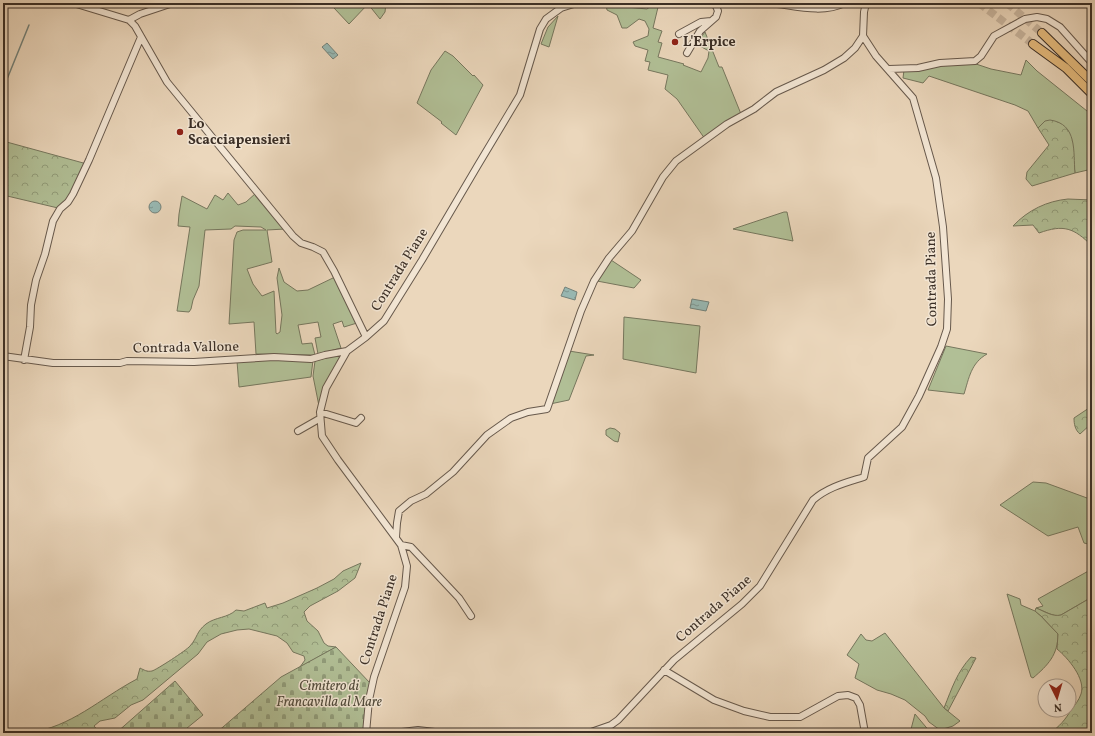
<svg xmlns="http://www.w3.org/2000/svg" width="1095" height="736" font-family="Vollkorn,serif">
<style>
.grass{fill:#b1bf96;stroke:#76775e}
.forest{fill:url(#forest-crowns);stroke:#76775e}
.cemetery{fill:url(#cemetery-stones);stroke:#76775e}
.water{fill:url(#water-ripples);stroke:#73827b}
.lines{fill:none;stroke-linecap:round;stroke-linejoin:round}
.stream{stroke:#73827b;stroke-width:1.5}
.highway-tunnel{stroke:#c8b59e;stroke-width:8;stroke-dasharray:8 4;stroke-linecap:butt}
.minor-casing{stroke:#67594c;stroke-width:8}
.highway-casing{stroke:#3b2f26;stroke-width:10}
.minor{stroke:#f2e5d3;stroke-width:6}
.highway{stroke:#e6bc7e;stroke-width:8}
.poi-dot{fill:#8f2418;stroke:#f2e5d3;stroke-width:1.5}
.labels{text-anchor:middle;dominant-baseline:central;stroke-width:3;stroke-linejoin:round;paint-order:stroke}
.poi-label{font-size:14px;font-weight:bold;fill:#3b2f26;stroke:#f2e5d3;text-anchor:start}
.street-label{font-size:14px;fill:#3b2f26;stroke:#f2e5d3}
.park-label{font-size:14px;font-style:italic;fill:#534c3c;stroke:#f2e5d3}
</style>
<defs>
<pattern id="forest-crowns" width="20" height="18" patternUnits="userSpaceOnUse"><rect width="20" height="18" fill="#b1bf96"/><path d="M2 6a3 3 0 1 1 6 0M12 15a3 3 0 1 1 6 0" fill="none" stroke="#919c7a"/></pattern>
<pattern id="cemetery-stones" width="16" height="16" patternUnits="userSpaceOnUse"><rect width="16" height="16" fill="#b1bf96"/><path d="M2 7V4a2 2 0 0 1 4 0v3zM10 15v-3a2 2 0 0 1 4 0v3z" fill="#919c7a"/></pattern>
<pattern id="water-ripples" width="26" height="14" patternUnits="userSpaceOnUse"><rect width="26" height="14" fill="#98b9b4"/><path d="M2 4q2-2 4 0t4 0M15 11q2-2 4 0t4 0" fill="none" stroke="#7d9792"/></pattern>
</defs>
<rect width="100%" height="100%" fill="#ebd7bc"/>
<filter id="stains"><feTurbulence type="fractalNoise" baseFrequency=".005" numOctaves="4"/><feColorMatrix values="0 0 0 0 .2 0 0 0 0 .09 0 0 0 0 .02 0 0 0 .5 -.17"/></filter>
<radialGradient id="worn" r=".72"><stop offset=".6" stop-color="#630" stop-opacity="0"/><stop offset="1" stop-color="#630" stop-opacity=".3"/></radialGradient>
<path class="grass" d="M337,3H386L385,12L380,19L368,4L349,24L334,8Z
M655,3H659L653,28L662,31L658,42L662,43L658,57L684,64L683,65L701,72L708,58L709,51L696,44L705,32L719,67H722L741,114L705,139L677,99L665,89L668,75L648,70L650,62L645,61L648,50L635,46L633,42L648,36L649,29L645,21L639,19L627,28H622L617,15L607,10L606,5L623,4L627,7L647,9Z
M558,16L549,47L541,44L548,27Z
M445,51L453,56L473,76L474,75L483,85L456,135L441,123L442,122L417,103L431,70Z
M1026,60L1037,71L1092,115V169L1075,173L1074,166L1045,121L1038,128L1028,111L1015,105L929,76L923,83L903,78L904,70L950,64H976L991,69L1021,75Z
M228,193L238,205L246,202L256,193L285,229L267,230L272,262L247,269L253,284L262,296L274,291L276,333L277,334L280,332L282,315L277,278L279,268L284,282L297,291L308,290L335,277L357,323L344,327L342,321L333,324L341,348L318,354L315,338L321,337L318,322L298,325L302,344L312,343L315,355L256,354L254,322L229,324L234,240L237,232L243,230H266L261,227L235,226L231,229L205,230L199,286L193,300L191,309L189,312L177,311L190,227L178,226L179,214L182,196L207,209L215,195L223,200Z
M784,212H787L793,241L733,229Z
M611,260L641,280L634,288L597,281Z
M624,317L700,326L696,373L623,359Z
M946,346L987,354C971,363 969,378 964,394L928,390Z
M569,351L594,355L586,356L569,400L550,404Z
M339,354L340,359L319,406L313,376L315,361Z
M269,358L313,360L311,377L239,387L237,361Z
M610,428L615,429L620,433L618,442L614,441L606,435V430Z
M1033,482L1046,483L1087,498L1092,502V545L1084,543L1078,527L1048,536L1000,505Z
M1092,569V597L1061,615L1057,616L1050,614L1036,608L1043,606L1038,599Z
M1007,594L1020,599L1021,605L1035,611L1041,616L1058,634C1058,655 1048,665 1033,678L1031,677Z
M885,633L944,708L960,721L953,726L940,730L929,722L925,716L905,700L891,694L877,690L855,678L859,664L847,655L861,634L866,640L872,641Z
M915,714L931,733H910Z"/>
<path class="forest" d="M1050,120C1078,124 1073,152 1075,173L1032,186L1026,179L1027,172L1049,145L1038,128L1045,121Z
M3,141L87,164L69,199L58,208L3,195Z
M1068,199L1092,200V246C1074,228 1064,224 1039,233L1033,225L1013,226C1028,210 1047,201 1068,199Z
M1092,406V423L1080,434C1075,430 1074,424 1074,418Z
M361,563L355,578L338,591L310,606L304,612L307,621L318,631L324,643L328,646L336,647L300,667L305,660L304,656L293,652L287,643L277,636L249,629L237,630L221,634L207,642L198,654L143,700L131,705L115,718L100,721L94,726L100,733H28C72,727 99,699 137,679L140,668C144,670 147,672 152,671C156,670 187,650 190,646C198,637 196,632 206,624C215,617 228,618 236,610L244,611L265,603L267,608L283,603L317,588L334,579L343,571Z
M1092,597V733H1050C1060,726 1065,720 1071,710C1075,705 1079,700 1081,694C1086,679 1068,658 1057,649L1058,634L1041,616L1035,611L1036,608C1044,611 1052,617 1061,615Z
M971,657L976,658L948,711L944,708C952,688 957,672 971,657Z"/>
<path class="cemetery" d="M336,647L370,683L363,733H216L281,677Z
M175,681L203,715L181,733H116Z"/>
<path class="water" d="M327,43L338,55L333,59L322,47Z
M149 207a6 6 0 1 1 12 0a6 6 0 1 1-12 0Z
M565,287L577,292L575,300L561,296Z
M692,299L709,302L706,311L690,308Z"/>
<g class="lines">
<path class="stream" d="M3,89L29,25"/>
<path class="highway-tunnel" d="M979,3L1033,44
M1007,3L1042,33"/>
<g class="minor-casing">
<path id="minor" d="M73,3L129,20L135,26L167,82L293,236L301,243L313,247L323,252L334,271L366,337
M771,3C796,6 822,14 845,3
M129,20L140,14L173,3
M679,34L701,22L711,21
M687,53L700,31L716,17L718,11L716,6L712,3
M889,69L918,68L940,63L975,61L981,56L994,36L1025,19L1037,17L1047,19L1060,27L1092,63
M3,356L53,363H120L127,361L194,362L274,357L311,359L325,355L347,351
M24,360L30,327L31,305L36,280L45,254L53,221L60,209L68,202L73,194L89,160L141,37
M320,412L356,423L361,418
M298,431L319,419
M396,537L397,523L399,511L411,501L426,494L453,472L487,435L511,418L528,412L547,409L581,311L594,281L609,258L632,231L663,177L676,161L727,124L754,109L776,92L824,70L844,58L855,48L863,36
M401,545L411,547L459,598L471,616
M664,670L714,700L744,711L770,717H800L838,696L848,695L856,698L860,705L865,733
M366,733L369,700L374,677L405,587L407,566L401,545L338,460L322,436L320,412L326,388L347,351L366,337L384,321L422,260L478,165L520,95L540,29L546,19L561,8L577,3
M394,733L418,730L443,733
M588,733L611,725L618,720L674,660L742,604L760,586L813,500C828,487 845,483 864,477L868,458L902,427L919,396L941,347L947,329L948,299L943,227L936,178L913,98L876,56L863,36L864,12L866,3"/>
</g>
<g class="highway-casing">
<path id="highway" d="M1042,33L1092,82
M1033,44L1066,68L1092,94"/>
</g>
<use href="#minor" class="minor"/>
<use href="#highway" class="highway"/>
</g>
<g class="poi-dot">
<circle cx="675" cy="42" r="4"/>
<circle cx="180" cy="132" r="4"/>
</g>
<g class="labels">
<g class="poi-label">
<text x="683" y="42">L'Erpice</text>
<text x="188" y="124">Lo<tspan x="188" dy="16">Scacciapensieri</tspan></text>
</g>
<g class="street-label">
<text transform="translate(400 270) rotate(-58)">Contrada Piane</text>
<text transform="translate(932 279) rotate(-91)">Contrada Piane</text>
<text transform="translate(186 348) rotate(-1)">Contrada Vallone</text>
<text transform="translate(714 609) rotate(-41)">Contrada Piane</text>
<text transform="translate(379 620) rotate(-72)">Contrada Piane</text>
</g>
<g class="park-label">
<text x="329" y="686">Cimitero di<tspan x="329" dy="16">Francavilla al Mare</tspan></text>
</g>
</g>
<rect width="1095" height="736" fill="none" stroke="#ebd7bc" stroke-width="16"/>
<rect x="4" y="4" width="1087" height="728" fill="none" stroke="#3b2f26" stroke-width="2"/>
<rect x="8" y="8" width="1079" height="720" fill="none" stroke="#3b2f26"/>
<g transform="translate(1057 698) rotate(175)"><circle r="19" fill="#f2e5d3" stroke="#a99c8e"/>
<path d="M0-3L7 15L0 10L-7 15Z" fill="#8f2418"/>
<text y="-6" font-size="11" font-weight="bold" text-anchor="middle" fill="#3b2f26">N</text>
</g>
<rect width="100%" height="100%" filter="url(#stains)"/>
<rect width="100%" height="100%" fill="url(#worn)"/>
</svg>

───

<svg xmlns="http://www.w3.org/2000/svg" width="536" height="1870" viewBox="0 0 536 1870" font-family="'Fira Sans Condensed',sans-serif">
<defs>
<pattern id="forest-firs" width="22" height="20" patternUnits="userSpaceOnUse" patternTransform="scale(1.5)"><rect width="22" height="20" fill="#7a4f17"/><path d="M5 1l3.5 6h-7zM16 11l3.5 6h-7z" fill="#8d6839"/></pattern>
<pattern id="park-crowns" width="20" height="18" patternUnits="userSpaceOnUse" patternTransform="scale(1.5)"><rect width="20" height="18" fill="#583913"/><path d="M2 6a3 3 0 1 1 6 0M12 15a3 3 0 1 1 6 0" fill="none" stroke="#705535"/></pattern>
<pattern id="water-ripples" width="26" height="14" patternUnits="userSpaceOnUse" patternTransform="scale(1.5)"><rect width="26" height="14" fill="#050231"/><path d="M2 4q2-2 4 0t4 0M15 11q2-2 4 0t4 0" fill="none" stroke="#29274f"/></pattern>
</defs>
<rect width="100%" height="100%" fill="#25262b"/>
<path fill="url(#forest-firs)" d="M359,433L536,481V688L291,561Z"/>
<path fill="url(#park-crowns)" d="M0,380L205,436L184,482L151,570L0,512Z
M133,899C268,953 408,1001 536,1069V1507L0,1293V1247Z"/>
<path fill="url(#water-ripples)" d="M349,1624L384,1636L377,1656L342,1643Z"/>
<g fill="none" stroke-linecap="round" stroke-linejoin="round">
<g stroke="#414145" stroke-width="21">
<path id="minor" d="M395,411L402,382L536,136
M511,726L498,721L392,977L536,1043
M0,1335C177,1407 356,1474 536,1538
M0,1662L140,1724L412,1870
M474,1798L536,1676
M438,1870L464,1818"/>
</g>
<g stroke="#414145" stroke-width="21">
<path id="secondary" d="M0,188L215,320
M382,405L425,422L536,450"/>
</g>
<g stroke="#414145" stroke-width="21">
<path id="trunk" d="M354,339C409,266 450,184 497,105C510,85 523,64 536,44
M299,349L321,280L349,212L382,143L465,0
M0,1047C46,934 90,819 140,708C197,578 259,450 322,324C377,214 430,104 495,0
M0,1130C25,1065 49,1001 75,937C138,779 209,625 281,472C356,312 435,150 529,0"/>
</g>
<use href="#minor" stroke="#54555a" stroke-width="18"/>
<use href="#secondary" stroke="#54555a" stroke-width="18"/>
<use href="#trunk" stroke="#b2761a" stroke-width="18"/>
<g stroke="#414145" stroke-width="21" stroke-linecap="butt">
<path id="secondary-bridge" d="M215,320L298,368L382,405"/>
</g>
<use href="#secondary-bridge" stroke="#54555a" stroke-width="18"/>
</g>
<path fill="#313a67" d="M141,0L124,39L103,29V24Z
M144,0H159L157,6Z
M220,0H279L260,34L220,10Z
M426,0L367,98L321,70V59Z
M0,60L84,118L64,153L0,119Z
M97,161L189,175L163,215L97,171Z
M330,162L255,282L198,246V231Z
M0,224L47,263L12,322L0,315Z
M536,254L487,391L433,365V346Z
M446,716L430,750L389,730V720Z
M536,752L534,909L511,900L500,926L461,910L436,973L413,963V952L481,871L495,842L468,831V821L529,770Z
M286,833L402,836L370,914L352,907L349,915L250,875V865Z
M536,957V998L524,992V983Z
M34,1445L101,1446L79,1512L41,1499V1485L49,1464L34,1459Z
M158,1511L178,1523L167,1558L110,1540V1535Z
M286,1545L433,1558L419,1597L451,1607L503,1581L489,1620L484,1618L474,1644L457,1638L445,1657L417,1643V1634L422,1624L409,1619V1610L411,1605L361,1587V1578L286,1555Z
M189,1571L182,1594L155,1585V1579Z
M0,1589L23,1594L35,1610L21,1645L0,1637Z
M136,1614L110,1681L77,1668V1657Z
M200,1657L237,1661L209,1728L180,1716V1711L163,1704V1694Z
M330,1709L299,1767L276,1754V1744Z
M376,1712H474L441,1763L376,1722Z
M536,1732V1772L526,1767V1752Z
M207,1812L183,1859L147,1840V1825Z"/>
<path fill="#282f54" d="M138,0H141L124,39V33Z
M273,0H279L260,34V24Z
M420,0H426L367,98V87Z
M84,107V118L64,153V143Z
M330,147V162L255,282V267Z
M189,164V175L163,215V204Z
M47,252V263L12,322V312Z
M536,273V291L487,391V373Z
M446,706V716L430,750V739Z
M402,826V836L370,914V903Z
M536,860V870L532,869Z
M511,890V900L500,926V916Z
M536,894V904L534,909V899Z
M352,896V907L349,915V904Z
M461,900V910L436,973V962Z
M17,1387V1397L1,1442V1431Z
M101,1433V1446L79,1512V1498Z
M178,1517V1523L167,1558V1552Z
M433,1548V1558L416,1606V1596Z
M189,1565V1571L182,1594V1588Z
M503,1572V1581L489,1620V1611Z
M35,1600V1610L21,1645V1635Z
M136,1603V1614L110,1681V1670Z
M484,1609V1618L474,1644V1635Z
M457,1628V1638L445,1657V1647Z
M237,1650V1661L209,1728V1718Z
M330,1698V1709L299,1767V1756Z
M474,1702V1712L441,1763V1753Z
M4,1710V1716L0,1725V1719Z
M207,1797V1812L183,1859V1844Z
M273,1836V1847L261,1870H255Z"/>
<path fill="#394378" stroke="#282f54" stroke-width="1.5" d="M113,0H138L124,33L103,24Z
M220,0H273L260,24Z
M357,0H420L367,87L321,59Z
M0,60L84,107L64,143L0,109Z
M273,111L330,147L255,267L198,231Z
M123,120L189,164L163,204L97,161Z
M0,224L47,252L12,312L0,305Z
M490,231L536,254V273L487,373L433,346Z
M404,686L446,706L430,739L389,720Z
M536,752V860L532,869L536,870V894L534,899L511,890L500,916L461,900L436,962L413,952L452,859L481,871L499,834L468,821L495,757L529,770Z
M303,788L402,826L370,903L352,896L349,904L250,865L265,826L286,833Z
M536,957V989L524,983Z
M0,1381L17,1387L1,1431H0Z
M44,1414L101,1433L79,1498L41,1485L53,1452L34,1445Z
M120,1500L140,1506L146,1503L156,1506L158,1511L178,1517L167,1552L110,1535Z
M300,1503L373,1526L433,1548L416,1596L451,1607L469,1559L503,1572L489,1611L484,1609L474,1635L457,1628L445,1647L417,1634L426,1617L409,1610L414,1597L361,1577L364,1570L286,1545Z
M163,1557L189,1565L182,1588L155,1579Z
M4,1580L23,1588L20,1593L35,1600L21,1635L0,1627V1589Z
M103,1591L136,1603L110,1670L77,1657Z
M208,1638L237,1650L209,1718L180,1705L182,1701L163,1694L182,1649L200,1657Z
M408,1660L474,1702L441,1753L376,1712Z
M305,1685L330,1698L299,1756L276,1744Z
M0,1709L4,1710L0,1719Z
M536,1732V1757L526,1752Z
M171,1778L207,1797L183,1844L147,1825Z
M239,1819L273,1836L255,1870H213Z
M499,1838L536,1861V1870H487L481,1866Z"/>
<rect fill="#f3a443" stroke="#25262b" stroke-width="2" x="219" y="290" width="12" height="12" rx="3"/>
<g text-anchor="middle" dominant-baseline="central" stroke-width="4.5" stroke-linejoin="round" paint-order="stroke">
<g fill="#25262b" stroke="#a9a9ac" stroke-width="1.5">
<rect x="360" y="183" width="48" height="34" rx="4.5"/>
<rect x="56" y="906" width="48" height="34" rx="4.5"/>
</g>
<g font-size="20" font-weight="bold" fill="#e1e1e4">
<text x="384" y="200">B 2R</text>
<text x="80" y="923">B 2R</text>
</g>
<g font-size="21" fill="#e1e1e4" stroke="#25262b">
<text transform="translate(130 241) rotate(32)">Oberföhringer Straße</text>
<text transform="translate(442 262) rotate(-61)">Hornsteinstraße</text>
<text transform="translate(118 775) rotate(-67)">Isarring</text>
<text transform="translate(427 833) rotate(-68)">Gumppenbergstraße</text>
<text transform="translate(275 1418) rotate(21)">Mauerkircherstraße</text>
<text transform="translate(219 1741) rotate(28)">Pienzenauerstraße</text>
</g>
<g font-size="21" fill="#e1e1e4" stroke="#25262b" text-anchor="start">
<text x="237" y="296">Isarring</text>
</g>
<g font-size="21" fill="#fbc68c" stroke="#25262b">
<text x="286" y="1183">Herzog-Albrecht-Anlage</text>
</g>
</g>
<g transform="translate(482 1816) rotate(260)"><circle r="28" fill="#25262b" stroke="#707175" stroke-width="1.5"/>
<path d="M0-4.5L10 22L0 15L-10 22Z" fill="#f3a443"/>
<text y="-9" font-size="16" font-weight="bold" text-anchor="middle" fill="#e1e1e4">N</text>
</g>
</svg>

───

All lines that hold the word "worn" should be copied from the data.

<radialGradient id="worn" r=".72"><stop offset=".6" stop-color="#630" stop-opacity="0"/><stop offset="1" stop-color="#630" stop-opacity=".3"/></radialGradient>
<rect width="100%" height="100%" fill="url(#worn)"/>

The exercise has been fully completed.